# Router bit advice



## the_nite_owl (Oct 19, 2009)

Hi All.
I am planning on making my own kitchen cabinets and wanted some advice on router bits.

If I am going to glue up some wood to make a panel wide enough for the cabinet door, is it sufficient to glue them directly or should I use a glue joint bit?

Are Timberline router bits good quality? I have been searching but have found nobody saying anything either way. The price seems to be good but does that mean lower quality for these?

And I know this one is opinion but I was planning on doing an ogee raised panel and was wondering what would look correct for edging on the outside of the doors. Should the edging also be ogee or just a roundover?
I ask because I have seen bit sets that include a roundover bit with the ogee raised panel and a set with an ogee edge bit for a cove raised panel.
I am just having a hard time picturing the finished door in both scenarios.
I have not ordered bits yet and am hoping to figure out how it will look so I can decide before buying.


----------



## Schechner (Oct 13, 2009)

For the glue-up, I would recommend using biscuits. They add some strength and help with alignment as well.

As far as the quality, generally speaking the price is directly proportional to the quality. The cheaper bits tend to have thinner carbide or lower quality (or non-existent) non-stick coating. The Timberlines seem to be middle of the road.

As for the edges, go with what looks nice. I don't think doing an ogee edging with an ogee panel would look great, but if you try it and you like it, that's all that matters. I would probably just do a little chamfer (a roundover would be fine too), but that's my opinion, which is worth just slightly less than the paper it isn't printed on.


----------



## okanagan (Dec 18, 2009)

the_nite_owl said:


> Hi All.
> I am planning on making my own kitchen cabinets and wanted some advice on router bits.
> 
> If I am going to glue up some wood to make a panel wide enough for the cabinet door, is it sufficient to glue them directly or should I use a glue joint bit?
> ...


So what did you do with the glue up?
Do you have any pictures of the kitchen cabinets?
Please post them. Thanks


----------



## the_nite_owl (Oct 19, 2009)

I have not begun the cabinet project yet. I need to make more space in the shop so I can setup both table saw and router table at the same time. In order to do that I have to get rid of some of the storage cabinets I have and build some shelving in another location to handle everything. Then I will have room enough to cut wood without having to open the outside door for the outfeed. 

I think on glue up I will use biscuits. It might be overkill for strength on cabinet doors but I need to learn to do it anyway. I want to be able to do it on the router table though as I do not own a biscuit joiner so I have to figure out what I need to do it.


----------



## jlord (Nov 16, 2009)

Hi Trent;
You can glue up your panels with biscuits. My preference is to use a glue joint bit for the center panels. Here's a link to some quality cabinet making sets. The 6 pc sets also include a back cutter on the panel bit, matching edge detail, drawer front bit. I also use their glue joint bit in the joint making set. They also have dvd's to show steps of cabinet making 

Router Bit Sets-Sommerfeld's Tools For Wood


----------



## levon (Sep 14, 2008)

EXERCISE INSTRUCTIONS >>
(a) In the router bit thread, what does Schechner recommend using for the glue-up?
(b) According to the router bit thread, why are cheaper router bits usually lower in quality?
(c) Rewrite the router bit thread between "## okanagan (Dec" and "the kitchen cabinets?", inclusive, substituting "bathroom vanities" for "kitchen cabinets".

DATASET ENTRIES >>
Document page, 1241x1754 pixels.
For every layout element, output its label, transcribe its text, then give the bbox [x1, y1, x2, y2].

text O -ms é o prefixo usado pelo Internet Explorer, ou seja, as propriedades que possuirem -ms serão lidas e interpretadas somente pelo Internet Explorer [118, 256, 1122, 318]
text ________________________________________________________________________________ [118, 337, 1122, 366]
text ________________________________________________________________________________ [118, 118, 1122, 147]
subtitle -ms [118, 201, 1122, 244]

==

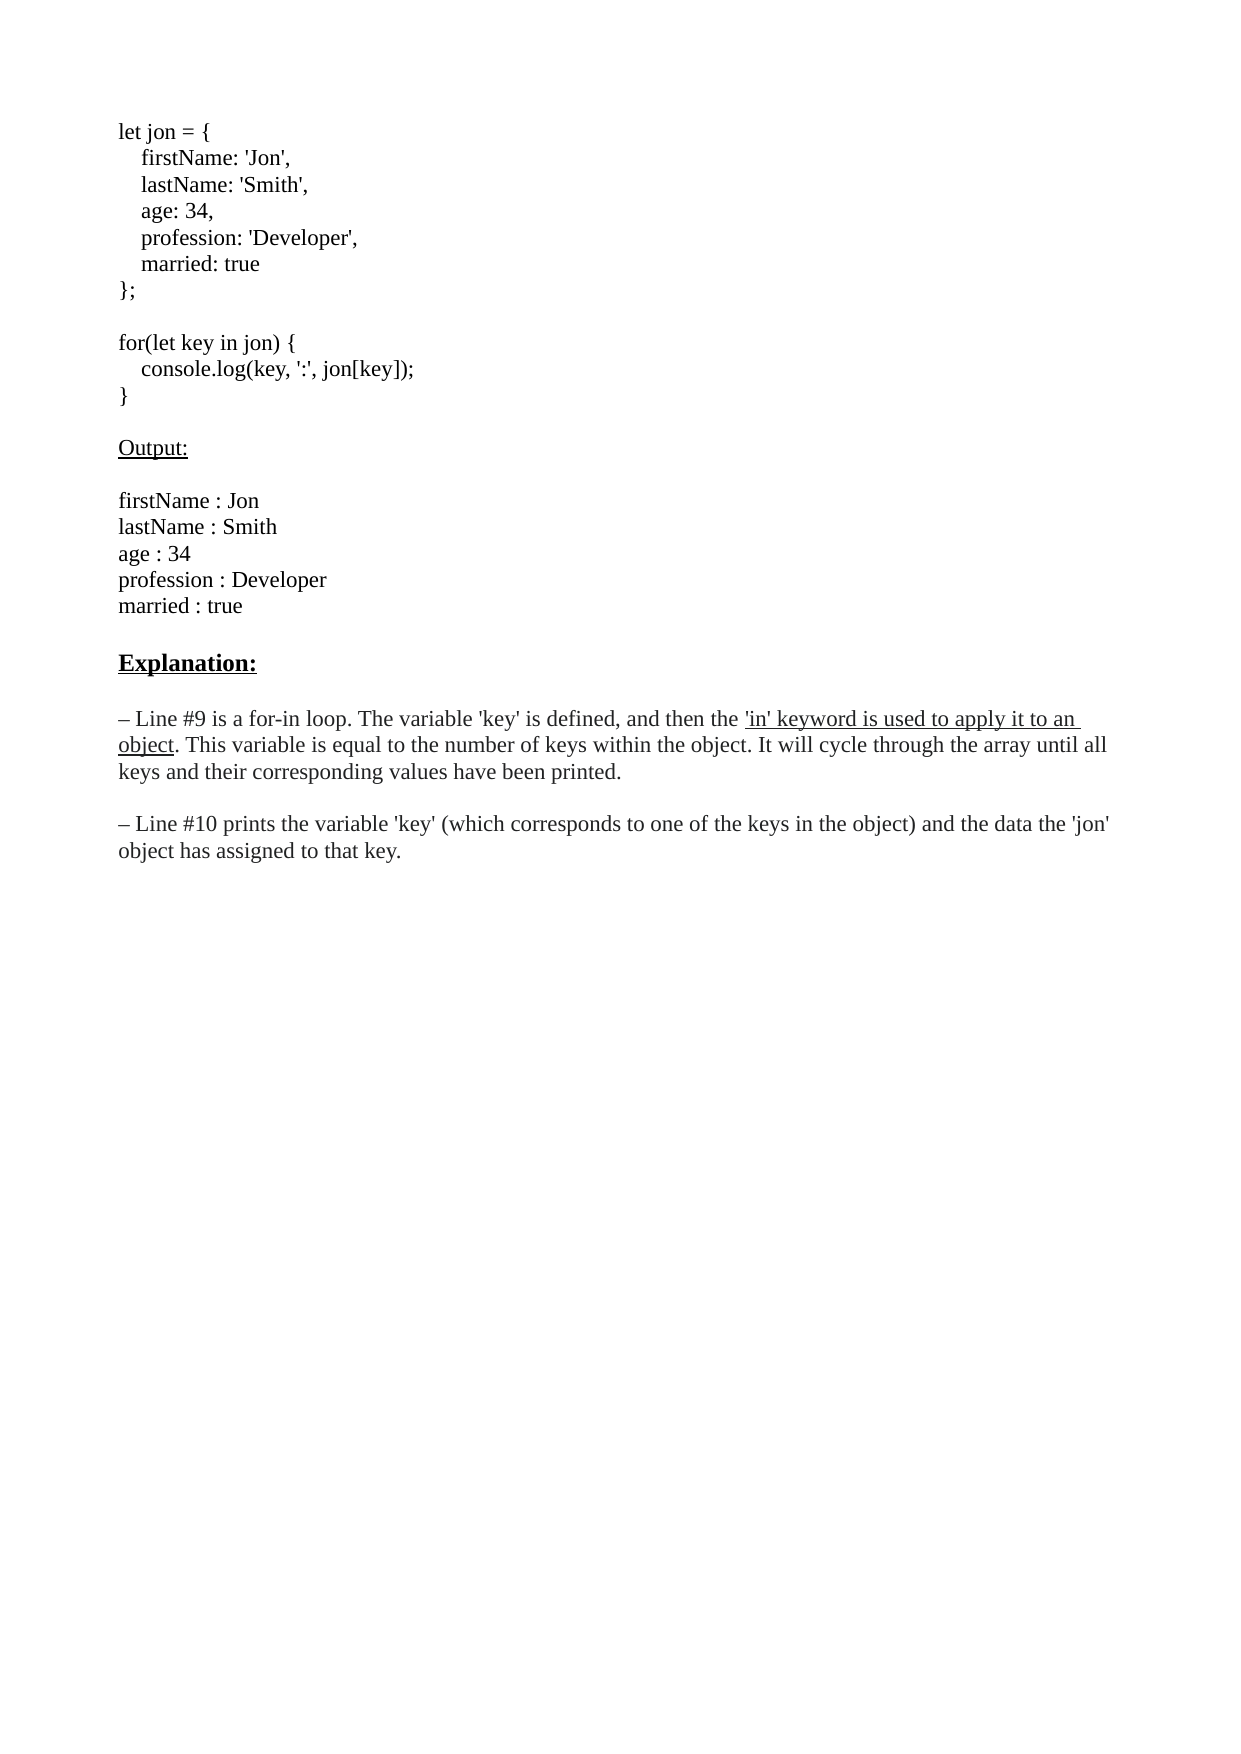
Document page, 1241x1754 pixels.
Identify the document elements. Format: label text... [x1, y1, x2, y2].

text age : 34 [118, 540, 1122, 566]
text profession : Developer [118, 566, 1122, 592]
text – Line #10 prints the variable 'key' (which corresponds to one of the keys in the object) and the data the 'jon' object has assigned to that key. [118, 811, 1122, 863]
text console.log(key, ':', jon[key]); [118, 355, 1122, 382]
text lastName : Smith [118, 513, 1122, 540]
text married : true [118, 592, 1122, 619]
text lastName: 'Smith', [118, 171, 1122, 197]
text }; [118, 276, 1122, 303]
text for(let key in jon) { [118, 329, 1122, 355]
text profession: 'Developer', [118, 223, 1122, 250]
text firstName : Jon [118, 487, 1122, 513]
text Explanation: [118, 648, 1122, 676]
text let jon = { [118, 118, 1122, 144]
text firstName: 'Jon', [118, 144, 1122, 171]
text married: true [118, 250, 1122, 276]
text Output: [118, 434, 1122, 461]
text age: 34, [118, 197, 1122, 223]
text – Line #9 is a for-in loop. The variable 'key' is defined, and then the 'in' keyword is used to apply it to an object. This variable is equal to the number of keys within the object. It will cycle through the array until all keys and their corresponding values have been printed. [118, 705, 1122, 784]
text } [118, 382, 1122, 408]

--

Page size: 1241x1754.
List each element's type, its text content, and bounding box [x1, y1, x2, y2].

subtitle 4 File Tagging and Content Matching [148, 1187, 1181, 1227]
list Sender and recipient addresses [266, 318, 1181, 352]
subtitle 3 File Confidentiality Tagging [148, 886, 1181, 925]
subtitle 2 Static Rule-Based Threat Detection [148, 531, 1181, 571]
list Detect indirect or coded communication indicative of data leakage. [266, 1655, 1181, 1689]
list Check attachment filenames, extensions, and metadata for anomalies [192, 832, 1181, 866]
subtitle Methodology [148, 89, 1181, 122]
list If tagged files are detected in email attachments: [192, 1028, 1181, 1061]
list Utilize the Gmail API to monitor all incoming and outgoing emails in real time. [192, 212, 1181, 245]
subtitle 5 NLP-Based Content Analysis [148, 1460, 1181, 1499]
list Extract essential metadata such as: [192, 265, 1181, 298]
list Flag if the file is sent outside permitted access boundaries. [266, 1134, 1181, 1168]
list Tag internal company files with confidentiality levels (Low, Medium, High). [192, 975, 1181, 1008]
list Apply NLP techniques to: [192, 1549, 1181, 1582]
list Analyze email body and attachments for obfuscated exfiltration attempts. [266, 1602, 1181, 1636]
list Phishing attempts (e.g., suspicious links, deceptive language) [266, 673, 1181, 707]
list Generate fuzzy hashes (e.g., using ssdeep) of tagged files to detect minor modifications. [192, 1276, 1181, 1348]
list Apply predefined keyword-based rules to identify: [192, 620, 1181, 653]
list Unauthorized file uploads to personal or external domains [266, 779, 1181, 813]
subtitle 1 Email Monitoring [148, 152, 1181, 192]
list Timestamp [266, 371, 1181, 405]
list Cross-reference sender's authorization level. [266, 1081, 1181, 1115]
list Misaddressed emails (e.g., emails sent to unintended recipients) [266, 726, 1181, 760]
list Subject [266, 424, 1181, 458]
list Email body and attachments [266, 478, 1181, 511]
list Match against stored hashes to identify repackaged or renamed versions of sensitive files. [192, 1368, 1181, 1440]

IN RESPONSE >>
(a) Biscuits.

(b) Cheaper bits tend to have thinner carbide. Their non-stick coating is also lower in quality or missing entirely.

(c)
## okanagan (Dec 18, 2009)

the_nite_owl said:


> Hi All.
> I am planning on making my own bathroom vanities and wanted some advice on router bits.
> 
> If I am going to glue up some wood to make a panel wide enough for the cabinet door, is it sufficient to glue them directly or should I use a glue joint bit?
> ...


So what did you do with the glue up?
Do you have any pictures of the bathroom vanities?